Reactions: Like 2 | EyeCandy! 2


----------



## Tony (May 18, 2015)

That is really cool! Is that one of the blanks you poured? Tony


----------



## Tclem (May 18, 2015)

Tony said:


> That is really cool! Is that one of the blanks you poured? Tony


Yes. Here is another one I poured

Reactions: Like 2 | EyeCandy! 1 | Way Cool 3


----------



## Nature Man (May 19, 2015)

That blue is stunning! Chuck

Reactions: Thank You! 1


----------



## manbuckwal (May 19, 2015)

Really like your blank color schemes , but you would be plumb loco to give up your wood


----------



## Tclem (May 19, 2015)

manbuckwal said:


> Really like your blank color schemes , but you would be plumb loco to give up your wood


Lol I ain't given it up.
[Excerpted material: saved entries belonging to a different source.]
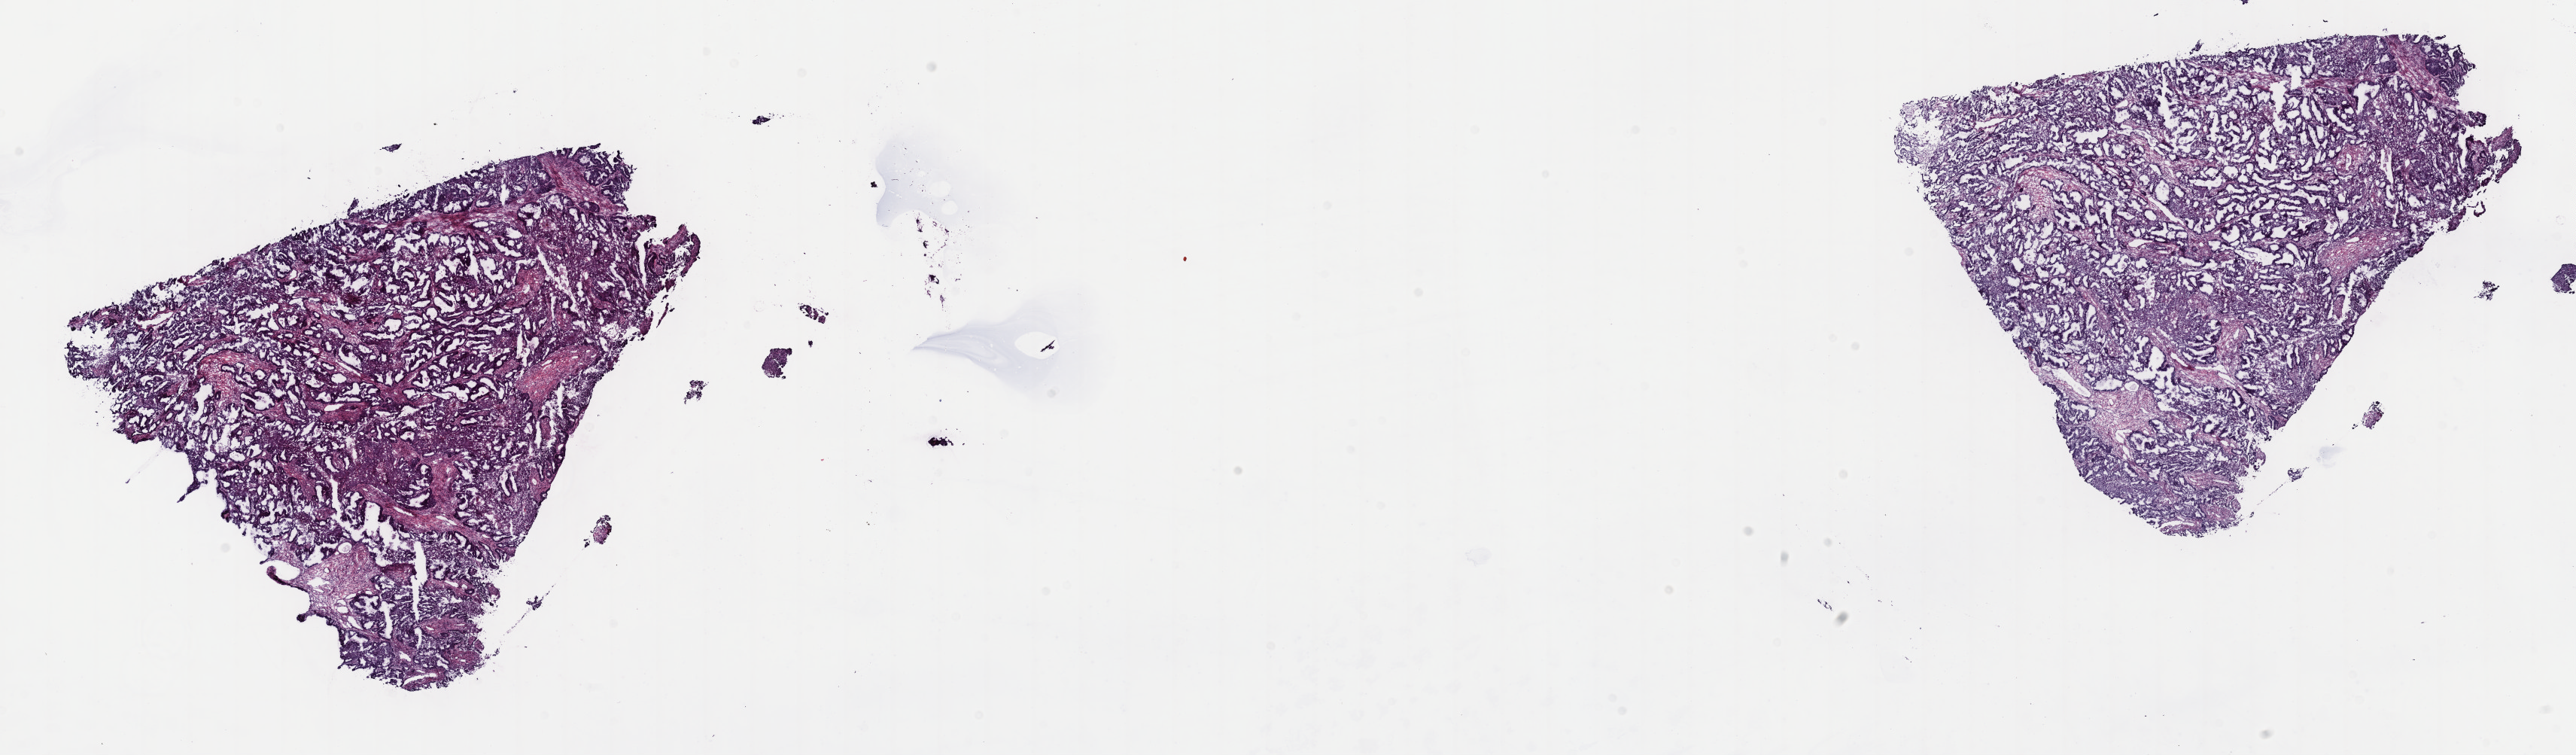
Whole-slide histology image, H&E-stained — shown as a low-resolution overview of the whole scanned area (about 27.7 x 8.1 mm, from a 40x scan), frozen section from the top of the tissue portion, uterus, primary tumour sample. Female patient; age at initial diagnosis 51 years. Histologic grade: G2 (moderately differentiated). Slide review estimates, as recorded: tumour cells 90%, tumour nuclei 90%, normal cells 2%, stromal cells 5%, necrosis 3%. Inflammatory infiltration, as recorded: lymphocyte infiltration 2%, monocyte infiltration 0%, neutrophil infiltration 0%.
Pathologic diagnosis: Endometrioid adenocarcinoma, NOS (endometrium). FIGO stage: IIIA. Lymph nodes positive (case pathology): 0 of 5 examined.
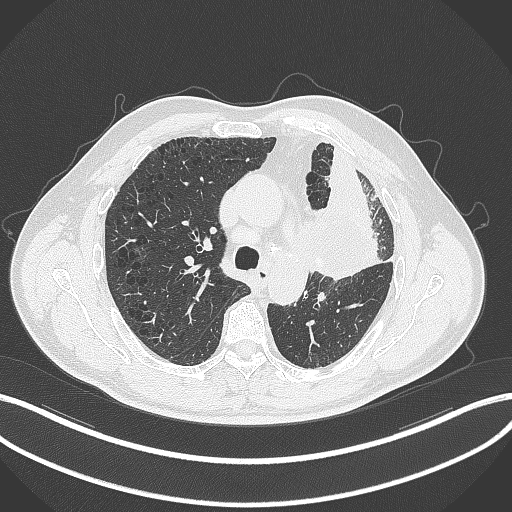
Chest CT, one axial slice. Slice 209 of 297 in the series (ordered by position). Reconstruction kernel B70f. 120 kVp. Lung window (W 1500 / L -600 HU). 1 mm slice thickness. 512 × 512 image matrix, field of view 400 × 400 mm. Male patient, age 68 years. Case-level facts recorded for this patient, not image findings: clinical TNM (as recorded): T3 N3 M1.
Outlined on this slice (bounding box drawn by a radiologist):
- lung tumour (recorded histology: adenocarcinoma): bounding box [x1, y1, x2, y2] px = [315, 187, 385, 282]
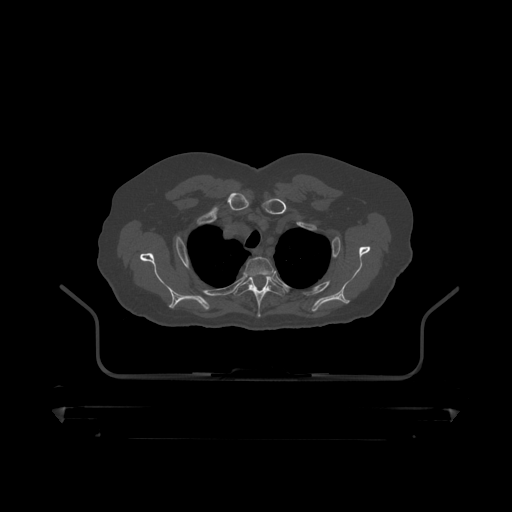
CT including the spine, one axial slice; position 364 of 390 along the scan axis; reconstruction kernel STANDARD; bone window (W 1800 / L 400 HU); 1.25 mm slice thickness; 512 × 512 image matrix, field of view 650 × 650 mm. Patient: male, 60 years. From the clinical record (not read from this slice): primary cancer: prostate.
Outlined on this slice (semi-automatically segmented with operator editing):
- T2 vertebra: bounding box [x1, y1, x2, y2] px = [244, 257, 274, 277]
- T3 vertebra: [234, 276, 285, 319]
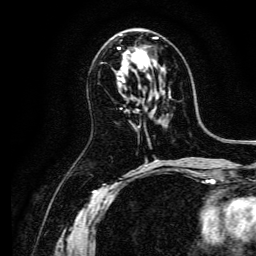
Breast MRI, one axial slice. Slice 75 of 134 in the series (ordered by position). Cropped to one breast. Dynamic contrast-enhanced series, time point 2 of 6 at this slice position (early post-contrast). 3 T. TE 4.7 ms, TR 9 ms. 1.2 mm slice thickness. 256 × 256 image matrix, field of view 170 × 170 mm. Female patient.
Outlined on this slice (semi-automatically segmented with operator editing):
- enhancing-tissue mask used for the functional tumour volume (all voxels passing the contrast-enhancement thresholds inside the analysis volume; usually the tumour): bounding box [x1, y1, x2, y2] px = [118, 34, 157, 69]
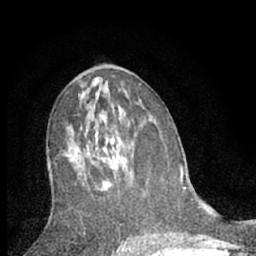
Breast MRI (dynamic contrast-enhanced), one axial slice. Slice 35 of 66 in the series (ordered by position). Cropped to one breast. Dynamic contrast-enhanced series, time point 2 of 7 at this slice position (early post-contrast). 1.5 T. TE 3.1 ms, TR 6.3 ms. 2.4 mm slice thickness. 256 × 256 image matrix, field of view 140 × 140 mm. Female patient.
Annotated regions visible in this slice (semi-automatic segmentation, software-assisted and operator-edited):
- enhancing-tissue mask used for the functional tumour volume (all voxels passing the contrast-enhancement thresholds inside the analysis volume; usually the tumour): box from (x=66, y=131) to (x=131, y=189) px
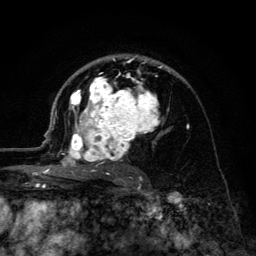
Breast MRI (dynamic contrast-enhanced), one axial slice; position 82 of 134 along the scan axis; cropped to one breast; dynamic contrast-enhanced series, time point 2 of 6 at this slice position (early post-contrast); 3 T; TE 4.2 ms, TR 8.6 ms; 1.2 mm slice thickness; 256 × 256 image matrix, field of view 160 × 160 mm. Female patient.
Annotated regions visible in this slice (semi-automatically segmented with operator editing):
- enhancing-tissue mask used for the functional tumour volume (all voxels passing the contrast-enhancement thresholds inside the analysis volume; usually the tumour): bounding box <45,55,174,176> (left, top, right, bottom; pixels)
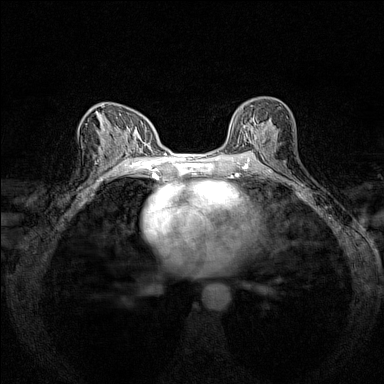
Breast MRI (dynamic contrast-enhanced), one axial slice; position 82 of 160 along the scan axis; dynamic contrast-enhanced series, time point 2 of 7 at this slice position (early post-contrast); 1.5 T; TE 1.8 ms, TR 5 ms; 384 × 384 image matrix. Female patient.
Outlined on this slice (semi-automatically segmented with operator editing):
- enhancing-tissue mask used for the functional tumour volume (all voxels passing the contrast-enhancement thresholds inside the analysis volume; usually the tumour): bounding box <230,101,288,151> (left, top, right, bottom; pixels)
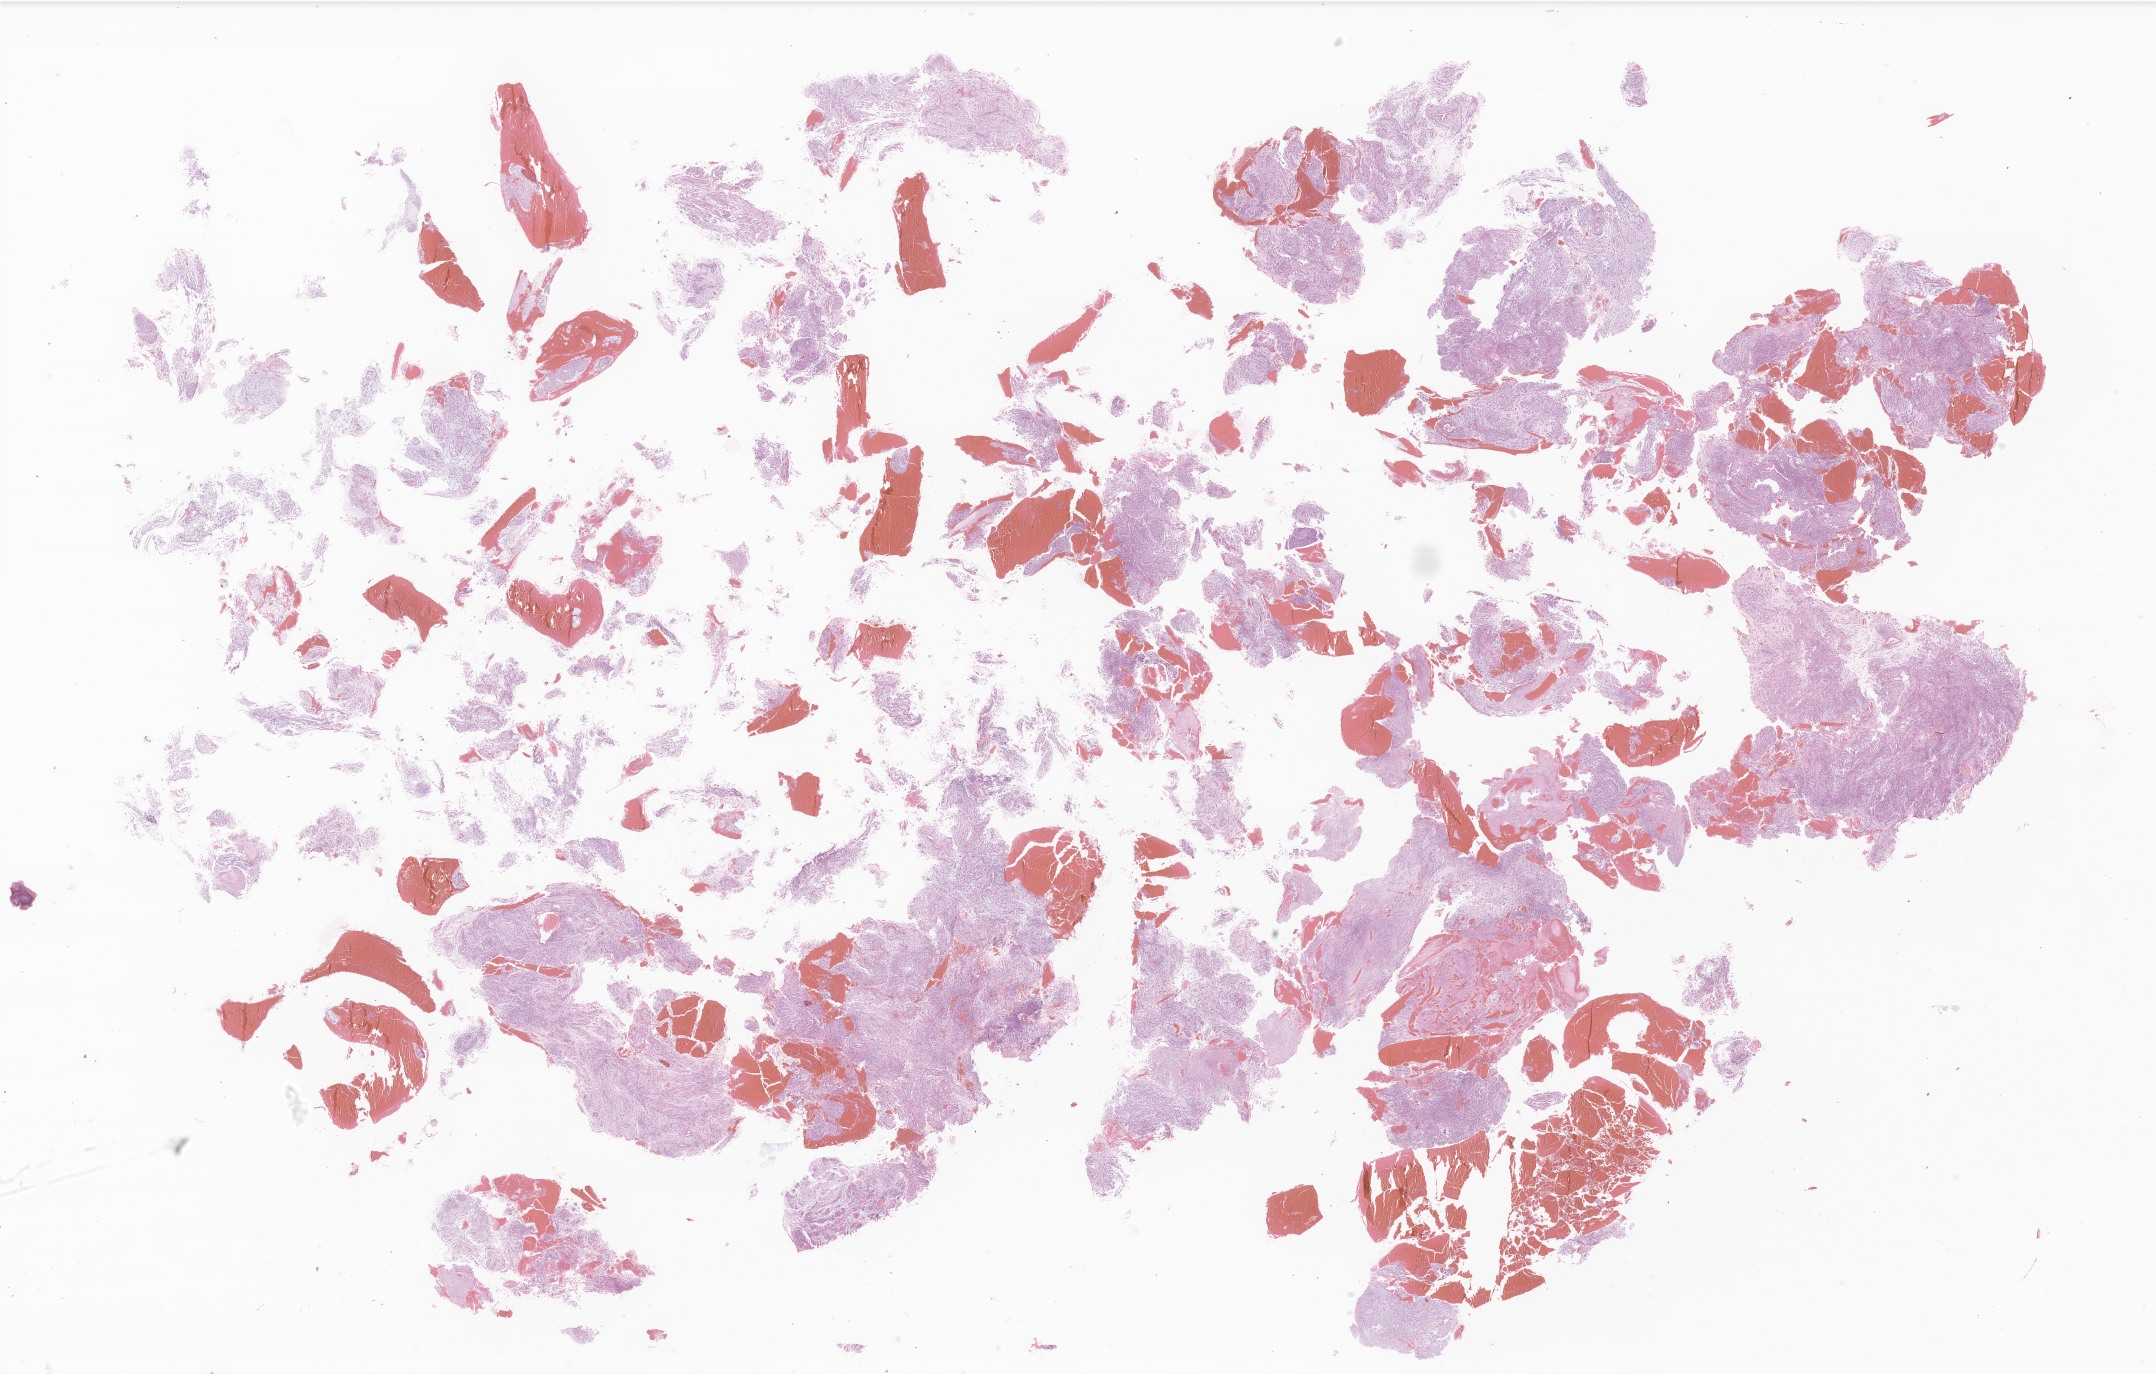
Digitized haematoxylin and eosin-stained section of tumor tissue from the brain — whole scanned area (about 36.4 x 23.2 mm) shown as a low-resolution overview, formalin-fixed paraffin-embedded section. Male patient, age 49 months (4 years 1 month).
Recorded diagnosis: Pilocytic astrocytoma.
Lol


----------



## rdabpenman (May 20, 2015)

They look great from here.
Well done.

Les

Reactions: Thank You! 1


----------



## ironman123 (May 21, 2015)

Congrats on your casting progress. All PR?
Cool looking blanks and pens.


----------



## Tclem (May 21, 2015)

ironman123 said:


> Congrats on your casting progress. All PR?
> Cool looking blanks and pens.


Thanks. Yes. All PR


----------



## ssgmeader (May 22, 2015)

Tclem said:


> Yes. Here is another one I poured
> 
> 
> 
> ...



I like this one it looks almost like dark antler. Oh and if your just going give blanks away feel free.


----------